The last minor change was to swap one green artifact land for the blue one. This only makes sense, since we’re now at less green and more blue. I could’ve changed more, but I felt Spike Feeder demanded an amount of mana disproportionate to the amount of slots in the deck that I only changed it by one. Oh yeah, and the lone Urborg was removed for another black artifact land.
1 Academy Ruins
1 Breeding Pool
4 Llanowar Reborn
3 Misty Rainforest
2 Overgrown Tomb
3 Seat of the Synod
1 Tree of Tales
3 Vault of Whispers
1 Vivid Creek
1 Vivid Grove
1 Volrath’s Stronghold
1 Watery Grave
This is how the deck is sleeved up right now, and it’ll probably stay this way for quite some time. I was amazed how much power the fourth Tezzeret added, and I’m glad I was ahead of the hype when I secured my playset. This is probably the way I should secure every blue-aligned planeswalker in the future, since I’m bound to end up with ’em.

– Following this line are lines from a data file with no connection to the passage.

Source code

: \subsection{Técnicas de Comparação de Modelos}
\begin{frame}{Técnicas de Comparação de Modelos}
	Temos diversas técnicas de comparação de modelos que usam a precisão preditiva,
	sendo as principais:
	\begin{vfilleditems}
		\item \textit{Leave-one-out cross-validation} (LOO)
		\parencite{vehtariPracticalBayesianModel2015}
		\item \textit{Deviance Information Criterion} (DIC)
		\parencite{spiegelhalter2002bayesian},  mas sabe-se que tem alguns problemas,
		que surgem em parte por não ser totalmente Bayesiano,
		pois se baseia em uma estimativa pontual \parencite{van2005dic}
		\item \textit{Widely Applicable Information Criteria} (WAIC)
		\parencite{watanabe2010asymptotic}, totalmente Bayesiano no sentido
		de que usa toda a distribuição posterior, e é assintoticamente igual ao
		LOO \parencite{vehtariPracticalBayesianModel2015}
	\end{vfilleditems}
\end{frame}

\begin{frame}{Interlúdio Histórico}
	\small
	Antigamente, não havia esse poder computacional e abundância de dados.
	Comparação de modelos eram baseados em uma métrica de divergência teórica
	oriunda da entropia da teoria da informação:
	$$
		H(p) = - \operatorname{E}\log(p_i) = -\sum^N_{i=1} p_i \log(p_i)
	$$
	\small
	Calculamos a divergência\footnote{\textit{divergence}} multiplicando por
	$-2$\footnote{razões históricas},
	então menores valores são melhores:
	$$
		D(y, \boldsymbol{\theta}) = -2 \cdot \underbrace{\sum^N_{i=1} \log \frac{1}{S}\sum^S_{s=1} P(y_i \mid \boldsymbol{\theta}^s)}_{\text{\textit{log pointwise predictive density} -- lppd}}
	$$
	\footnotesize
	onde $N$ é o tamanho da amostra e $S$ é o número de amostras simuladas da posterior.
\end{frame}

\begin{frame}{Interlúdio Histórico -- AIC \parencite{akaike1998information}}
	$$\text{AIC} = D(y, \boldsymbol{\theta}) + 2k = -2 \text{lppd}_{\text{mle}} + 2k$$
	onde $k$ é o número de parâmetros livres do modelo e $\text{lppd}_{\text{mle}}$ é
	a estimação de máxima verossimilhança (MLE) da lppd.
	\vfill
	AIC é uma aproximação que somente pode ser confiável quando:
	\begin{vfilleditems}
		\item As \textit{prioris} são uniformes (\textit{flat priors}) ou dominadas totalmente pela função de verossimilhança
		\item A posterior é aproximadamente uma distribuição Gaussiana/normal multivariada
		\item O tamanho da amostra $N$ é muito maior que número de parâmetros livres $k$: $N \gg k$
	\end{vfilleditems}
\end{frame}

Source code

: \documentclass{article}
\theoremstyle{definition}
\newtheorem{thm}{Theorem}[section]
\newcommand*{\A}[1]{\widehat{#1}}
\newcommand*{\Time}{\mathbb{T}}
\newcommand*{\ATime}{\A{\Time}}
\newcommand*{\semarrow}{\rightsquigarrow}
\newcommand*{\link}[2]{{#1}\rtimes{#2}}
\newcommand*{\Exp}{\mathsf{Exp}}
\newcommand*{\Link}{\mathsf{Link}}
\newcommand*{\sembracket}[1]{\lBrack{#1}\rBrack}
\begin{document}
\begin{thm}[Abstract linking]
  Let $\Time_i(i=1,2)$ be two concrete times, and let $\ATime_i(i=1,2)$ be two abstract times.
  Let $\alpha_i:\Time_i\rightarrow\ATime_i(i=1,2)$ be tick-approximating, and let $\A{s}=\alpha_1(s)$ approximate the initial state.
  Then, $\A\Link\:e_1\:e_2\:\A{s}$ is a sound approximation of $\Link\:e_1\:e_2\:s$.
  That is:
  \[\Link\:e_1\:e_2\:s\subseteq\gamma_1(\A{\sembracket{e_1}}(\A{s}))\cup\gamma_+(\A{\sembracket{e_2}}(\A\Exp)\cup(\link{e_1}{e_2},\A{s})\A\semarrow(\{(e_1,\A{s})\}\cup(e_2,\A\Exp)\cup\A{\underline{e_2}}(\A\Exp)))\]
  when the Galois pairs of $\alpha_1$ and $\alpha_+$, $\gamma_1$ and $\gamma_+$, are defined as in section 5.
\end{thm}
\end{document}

Anyway, what I wanted to say was that I was looking to force the fourth Necropede into the deck. Having an early infector is a big plus now I have the full four Tezzerets. Plus it’s another way to distribute -1/-1-counters, which last time I checked works pretty good in the deck. But then I was typing up the list of the deck and I noticed I missed one slot, and I couldn’t figure out what it was. It turned out I still had an Expedition Map in my deck, a card I have no need for without Inkmoth Nexus. So there I had my slot for the fourth Necropede.
Next up: an article about Glissa, the Traitor. I felt bad for kicking her out of this deck that I’m going to build her her own deck. Besides, I won’t let my playset go to waste. I’ll get back when I have something substantial to say about Glissa (which shouldn’t be long). Talk to you later!